BEGIN SUPPLIED DATA

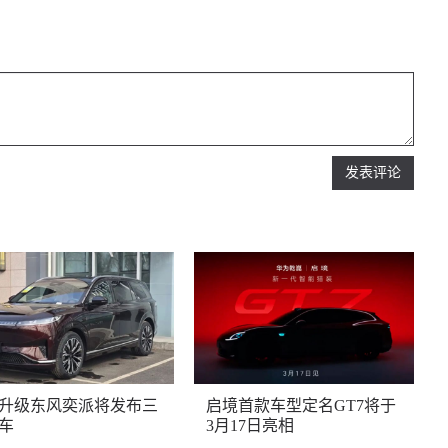
发表评论
升级东风奕派将发布三
启境首款车型定名GT7将于
车
3月17日亮相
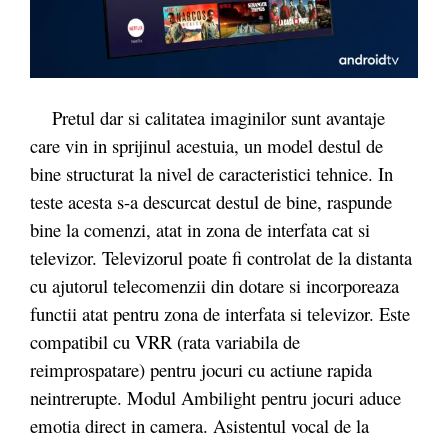
Pretul dar si calitatea imaginilor sunt avantaje
care vin in sprijinul acestuia, un model destul de
bine structurat la nivel de caracteristici tehnice. In
teste acesta s-a descurcat destul de bine, raspunde
bine la comenzi, atat in zona de interfata cat si
televizor. Televizorul poate fi controlat de la distanta
cu ajutorul telecomenzii din dotare si incorporeaza
functii atat pentru zona de interfata si televizor. Este
compatibil cu VRR (rata variabila de
reimprospatare) pentru jocuri cu actiune rapida
neintrerupte.
Modul Ambilight pentru jocuri aduce
emotia direct in camera. Asistentul vocal de la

END SUPPLIED DATA

Extract every line of text from all the items above, copying each one character for character and leaving the pictures out of your answer.

- RESPONSE BOX
发表评论
升级东风奕派将发布三
启境首款车型定名GT7将于
车
3月17日亮相
Pretul dar si calitatea imaginilor sunt avantaje
care vin in sprijinul acestuia, un model destul de
bine structurat la nivel de caracteristici tehnice. In
teste acesta s-a descurcat destul de bine, raspunde
bine la comenzi, atat in zona de interfata cat si
televizor. Televizorul poate fi controlat de la distanta
cu ajutorul telecomenzii din dotare si incorporeaza
functii atat pentru zona de interfata si televizor. Este
compatibil cu VRR (rata variabila de
reimprospatare) pentru jocuri cu actiune rapida
neintrerupte.
Modul Ambilight pentru jocuri aduce
emotia direct in camera. Asistentul vocal de la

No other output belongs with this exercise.